[Saved entries]
↓

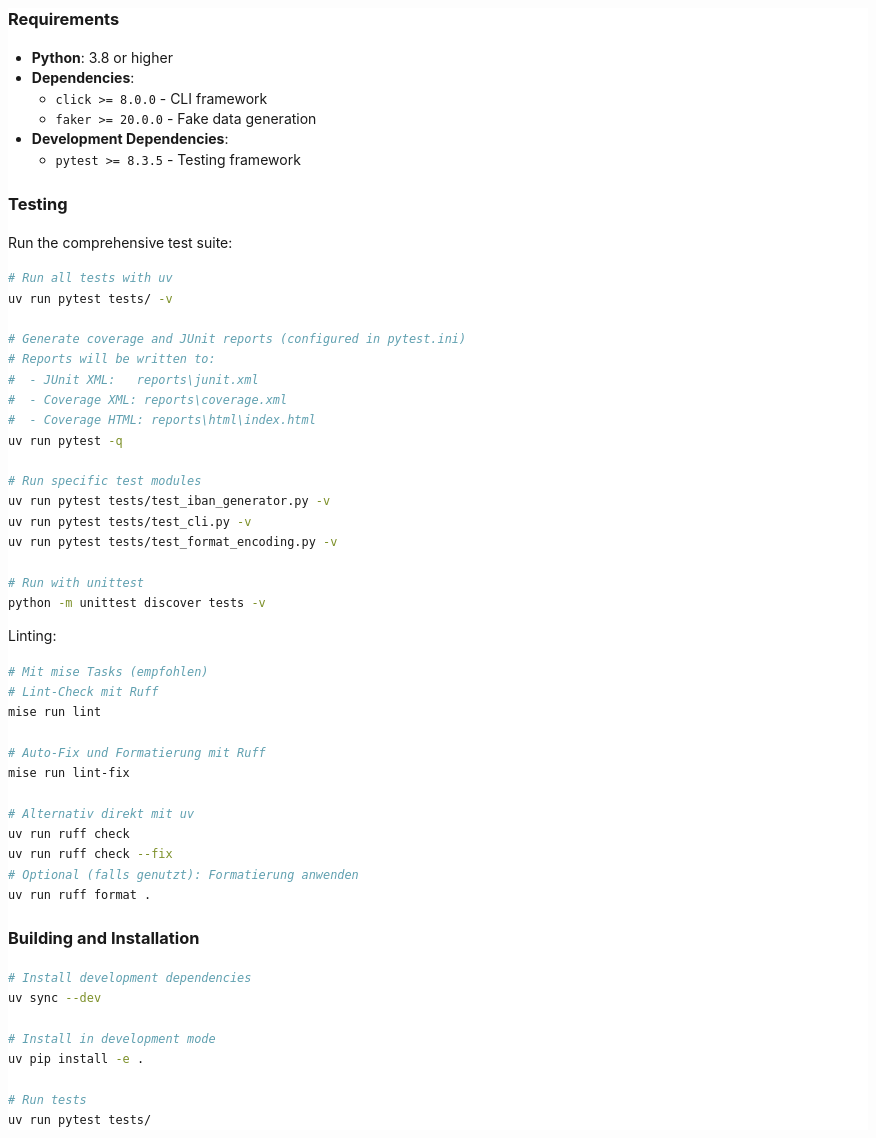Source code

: ### Requirements
- **Python**: 3.8 or higher
- **Dependencies**: 
  - `click >= 8.0.0` - CLI framework
  - `faker >= 20.0.0` - Fake data generation
- **Development Dependencies**:
  - `pytest >= 8.3.5` - Testing framework

### Testing

Run the comprehensive test suite:

```bash
# Run all tests with uv
uv run pytest tests/ -v

# Generate coverage and JUnit reports (configured in pytest.ini)
# Reports will be written to:
#  - JUnit XML:   reports\junit.xml
#  - Coverage XML: reports\coverage.xml
#  - Coverage HTML: reports\html\index.html
uv run pytest -q

# Run specific test modules
uv run pytest tests/test_iban_generator.py -v
uv run pytest tests/test_cli.py -v
uv run pytest tests/test_format_encoding.py -v

# Run with unittest
python -m unittest discover tests -v
```

Linting:

```bash
# Mit mise Tasks (empfohlen)
# Lint-Check mit Ruff
mise run lint

# Auto-Fix und Formatierung mit Ruff
mise run lint-fix

# Alternativ direkt mit uv
uv run ruff check
uv run ruff check --fix
# Optional (falls genutzt): Formatierung anwenden
uv run ruff format .
```

### Building and Installation

```bash
# Install development dependencies
uv sync --dev

# Install in development mode
uv pip install -e .

# Run tests
uv run pytest tests/
```
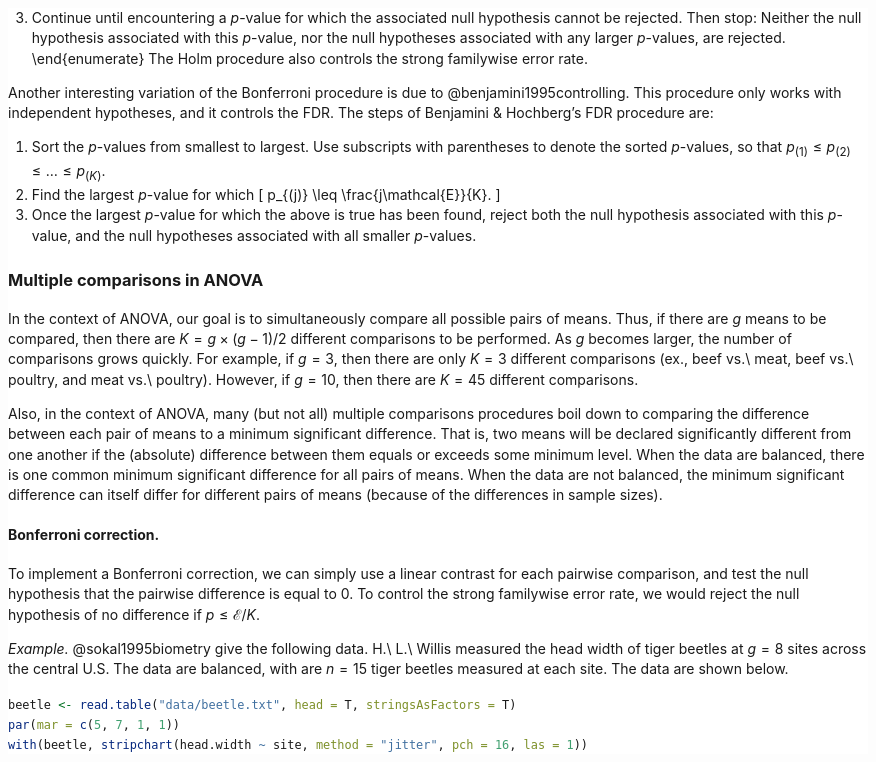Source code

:  3.  Continue until encountering a $p$-value for which the associated null hypothesis cannot be rejected.  Then stop: Neither the null hypothesis associated with this $p$-value, nor the null hypotheses associated with any larger $p$-values, are rejected.
\end{enumerate}
The Holm procedure also controls the strong familywise error rate.

Another interesting variation of the Bonferroni procedure is due to @benjamini1995controlling.  This procedure only works with independent hypotheses, and it controls the FDR.  The steps of Benjamini \& Hochberg’s FDR procedure are:
 1. Sort the $p$-values from smallest to largest.  Use subscripts with parentheses to denote the sorted $p$-values, so that $p_{(1)} \leq p_{(2)} \leq \ldots \leq p_{(K)}$.
 2. Find the largest $p$-value for which
	\[
	p_{(j)} \leq \frac{j\mathcal{E}}{K}.
	\]
 3.  Once the largest $p$-value for which the above is true has been found, reject both the null hypothesis associated with this $p$-value, and the null hypotheses associated with all smaller $p$-values.

### Multiple comparisons in ANOVA
In the context of ANOVA, our goal is to simultaneously compare all possible pairs of means.  Thus, if there are $g$ means to be compared, then there are $K = g \times (g-1) / 2$   different comparisons to be performed.  As $g$ becomes larger, the number of comparisons grows quickly.  For example, if  $g = 3$, then there are only $K = 3$ different comparisons (ex., beef vs.\ meat, beef vs.\ poultry, and meat vs.\ poultry).  However, if $g = 10$, then there are $K = 45$ different comparisons.  

Also, in the context of ANOVA, many (but not all) multiple comparisons procedures boil down to comparing the difference between each pair of means to a minimum significant difference.  That is, two means will be declared significantly different from one another if the (absolute) difference between them equals or exceeds some minimum level.  When the data are balanced, there is one common minimum significant difference for all pairs of means.  When the data are not balanced, the minimum significant difference can itself differ for different pairs of means (because of the differences in sample sizes).  

#### Bonferroni correction.

To implement a Bonferroni correction, we can simply use a linear contrast for each pairwise comparison, and test the null hypothesis that the pairwise difference is equal to 0.  To control the strong familywise error rate, we would reject the null hypothesis of no difference if $p \leq \mathcal{E} / K$. 

*Example.*  @sokal1995biometry give the following data.  H.\ L.\ Willis measured the head width of tiger beetles at $g=8$ sites across the central U.S.  The data are balanced, with are $n=15$ tiger beetles measured at each site.  The data are shown below.

```r
beetle <- read.table("data/beetle.txt", head = T, stringsAsFactors = T)
par(mar = c(5, 7, 1, 1))
with(beetle, stripchart(head.width ~ site, method = "jitter", pch = 16, las = 1))
```
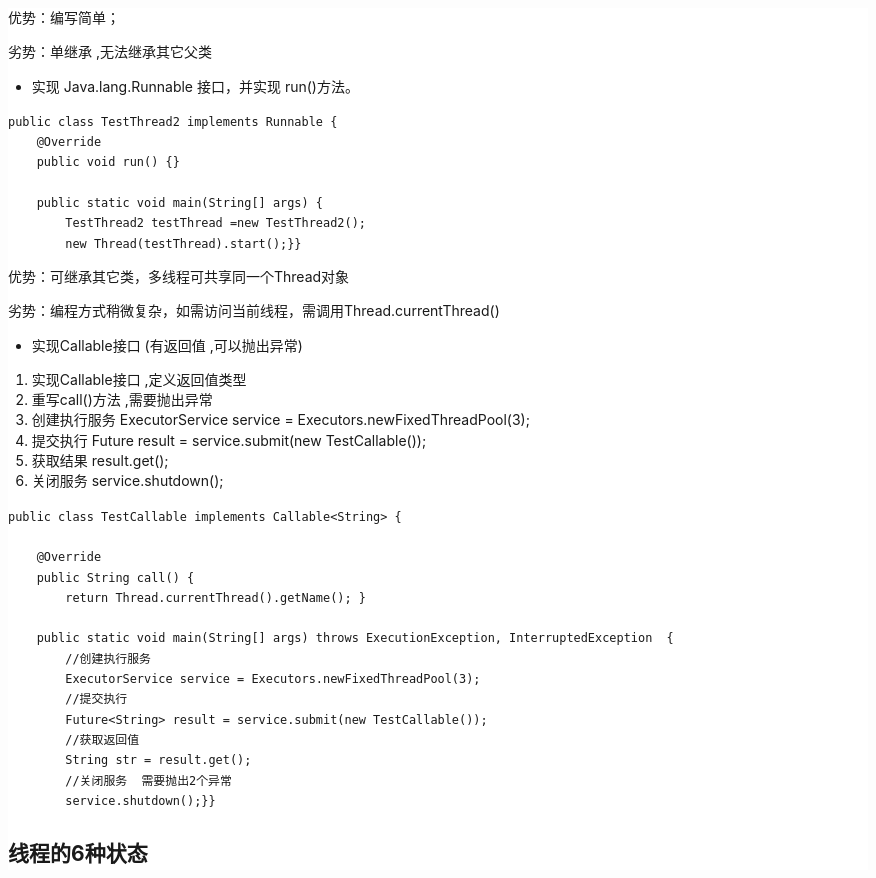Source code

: 优势：编写简单；

劣势：单继承 ,无法继承其它父类



* 实现 Java.lang.Runnable 接口，并实现 run()方法。

```
public class TestThread2 implements Runnable {
    @Override
    public void run() {}

    public static void main(String[] args) {
        TestThread2 testThread =new TestThread2();
        new Thread(testThread).start();}}
```

优势：可继承其它类，多线程可共享同一个Thread对象

劣势：编程方式稍微复杂，如需访问当前线程，需调用Thread.currentThread()



* 实现Callable接口  (有返回值 ,可以抛出异常)

1. 实现Callable接口 ,定义返回值类型
2. 重写call()方法 ,需要抛出异常
4. 创建执行服务  ExecutorService service = Executors.newFixedThreadPool(3);
5. 提交执行   Future<String> result = service.submit(new TestCallable());
6. 获取结果  result.get();
7. 关闭服务   service.shutdown();

```
public class TestCallable implements Callable<String> {

    @Override
    public String call() {
        return Thread.currentThread().getName(); }

    public static void main(String[] args) throws ExecutionException, InterruptedException  {
        //创建执行服务
        ExecutorService service = Executors.newFixedThreadPool(3);
        //提交执行
        Future<String> result = service.submit(new TestCallable());
        //获取返回值
        String str = result.get();
        //关闭服务	需要抛出2个异常
        service.shutdown();}}
```





## 线程的6种状态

↑

- ASSIGNMENT: Output the records above as they stand, from the first line to the line with "all smaller $p$-values.", inclusive, and exclude the pictures.

- WRITTEN ANSWER:
Source code

: ### Requirements
- **Python**: 3.8 or higher
- **Dependencies**: 
  - `click >= 8.0.0` - CLI framework
  - `faker >= 20.0.0` - Fake data generation
- **Development Dependencies**:
  - `pytest >= 8.3.5` - Testing framework

### Testing

Run the comprehensive test suite:

```bash
# Run all tests with uv
uv run pytest tests/ -v

# Generate coverage and JUnit reports (configured in pytest.ini)
# Reports will be written to:
#  - JUnit XML:   reports\junit.xml
#  - Coverage XML: reports\coverage.xml
#  - Coverage HTML: reports\html\index.html
uv run pytest -q

# Run specific test modules
uv run pytest tests/test_iban_generator.py -v
uv run pytest tests/test_cli.py -v
uv run pytest tests/test_format_encoding.py -v

# Run with unittest
python -m unittest discover tests -v
```

Linting:

```bash
# Mit mise Tasks (empfohlen)
# Lint-Check mit Ruff
mise run lint

# Auto-Fix und Formatierung mit Ruff
mise run lint-fix

# Alternativ direkt mit uv
uv run ruff check
uv run ruff check --fix
# Optional (falls genutzt): Formatierung anwenden
uv run ruff format .
```

### Building and Installation

```bash
# Install development dependencies
uv sync --dev

# Install in development mode
uv pip install -e .

# Run tests
uv run pytest tests/
```
Source code

:  3.  Continue until encountering a $p$-value for which the associated null hypothesis cannot be rejected.  Then stop: Neither the null hypothesis associated with this $p$-value, nor the null hypotheses associated with any larger $p$-values, are rejected.
\end{enumerate}
The Holm procedure also controls the strong familywise error rate.

Another interesting variation of the Bonferroni procedure is due to @benjamini1995controlling.  This procedure only works with independent hypotheses, and it controls the FDR.  The steps of Benjamini \& Hochberg’s FDR procedure are:
 1. Sort the $p$-values from smallest to largest.  Use subscripts with parentheses to denote the sorted $p$-values, so that $p_{(1)} \leq p_{(2)} \leq \ldots \leq p_{(K)}$.
 2. Find the largest $p$-value for which
	\[
	p_{(j)} \leq \frac{j\mathcal{E}}{K}.
	\]
 3.  Once the largest $p$-value for which the above is true has been found, reject both the null hypothesis associated with this $p$-value, and the null hypotheses associated with all smaller $p$-values.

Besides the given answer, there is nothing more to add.